CyberHappenings is for security pros, researchers, threat intelligence and SOC analysts, incident responders, and anyone who wants a clear, sourced view of how cyber events unfold. It also helps teams find IOCs covered in the news and browse happenings with filters like source and victim country, along with many others.

How to use it?

On the front page, the News Summary shows the most notable happenings from the last 48 hours or last week. It gives you a quick catch up on what is happening in cyberspace right now.

You can also browse individual happenings on the Browse page, filter them as you like, and list them across longer time periods.

What makes it different?
  • Event-first timelines instead of scattered headlines
  • Direct sourcing and key information with links to originals
  • Powerful filters like source and victim country
  • Fast, lightweight pages that respect your device
  • No invasive ads and no tracking
Why was CyberHappenings built?

We started CyberHappenings because we were frustrated with how scattered and repetitive cybersecurity news can be.

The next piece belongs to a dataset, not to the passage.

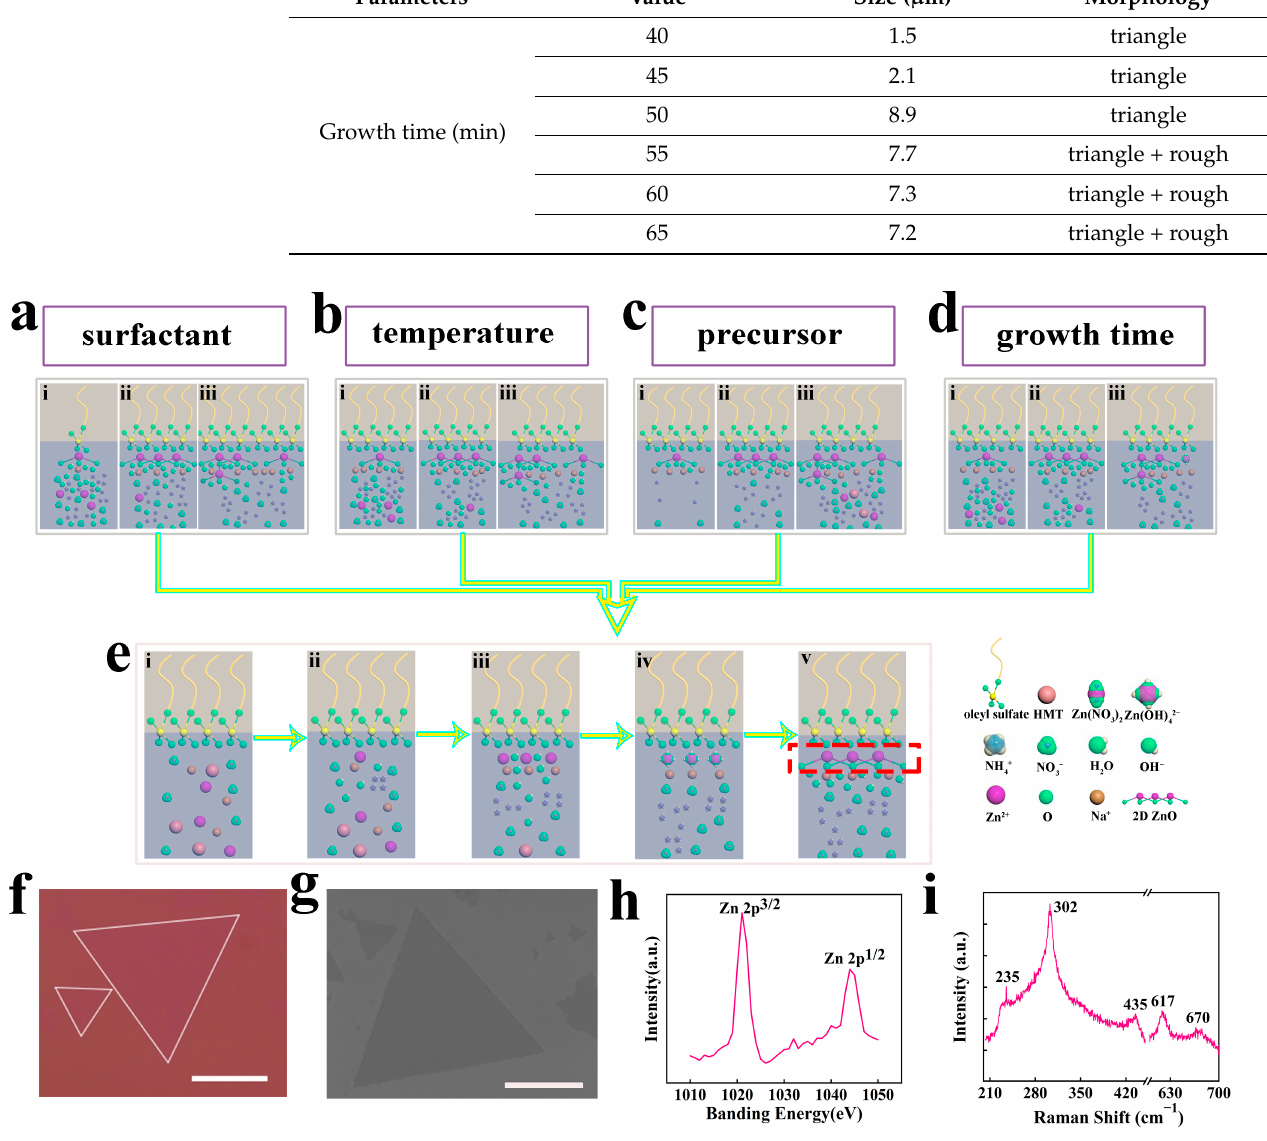
Figure 5. Mechanism analysis of 2D ZnO synthesis by SA-ILE. Schematic diagram of the synthesis of 2D ZnO while controlling ( a ) the ratio of sodium oleyl sulfate to Zn 2 + (i): lower than 10 × 10 − 5 , (ii): 10 × 10 − 5 , (iii): higher than 10 × 10 − 5 , ( b ) temperature (i): lower than 70 °C, (ii): 70 °C, ( iii ): higher than 70 °C . ( c ) precursor (i): lower than 50 mM, (ii): 50 mM, (iii): higher than 60 mM and ( d ) growth time (i): lower than 50 min, (ii): 50 min, (iii): higher than 50 min. ( e ) Diagram illustrates the nucleation and growth of 2D ZnO. The red dotted box indicated the formation of 2D ZnO at the water-air interface. ( f ) Optical image of 2D ZnO. Scale bar is 5 μ m. ( g ) SEM image of 2D ZnO. Scale bar is 5 µ m. ( h ) XPS spectrum of 2D ZnO. ( i ) Raman spectrum of 2D Table 1. Effect of the above parameters on 2D ZnO growth.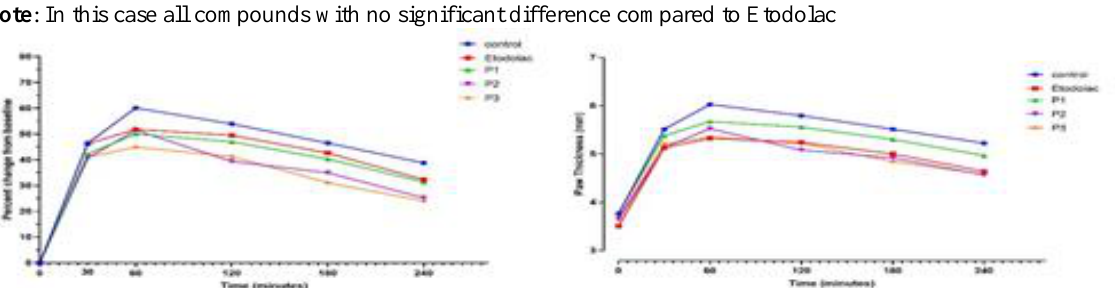
Data are expressed in mm paw thickness as mean ±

Multiple outlets often cover the same story, and it’s hard to keep track of what’s actually new.

When large language models emerged, we realized we could use them for natural language classification to categorize and merge multiple stories into one happening and show how details evolve across coverage.

Where is it going?

CyberHappenings is constantly being updated and improved. We have a few ideas for making it better, and we also appreciate feedback and new ideas from users. New sources, CVE tracking, threat actor specific pages, and much more are on the way. For now, we are focusing on adding more sources.

Got a suggestion? Send your ideas to the email provided on the contact page.

Privacy & use policy

There are no invasive ads or analytics on this site. We only keep standard network request logs, for example page fetches, needed for basic operations and security. We also use Cloudflare for CDN delivery and protection purposes.

You are free to browse and use the information on this website. Scraping or other automated use by companies is not allowed without asking first. Please reach out via the contact page for permission.

Thank you for visiting CyberHappenings. We hope you enjoy it!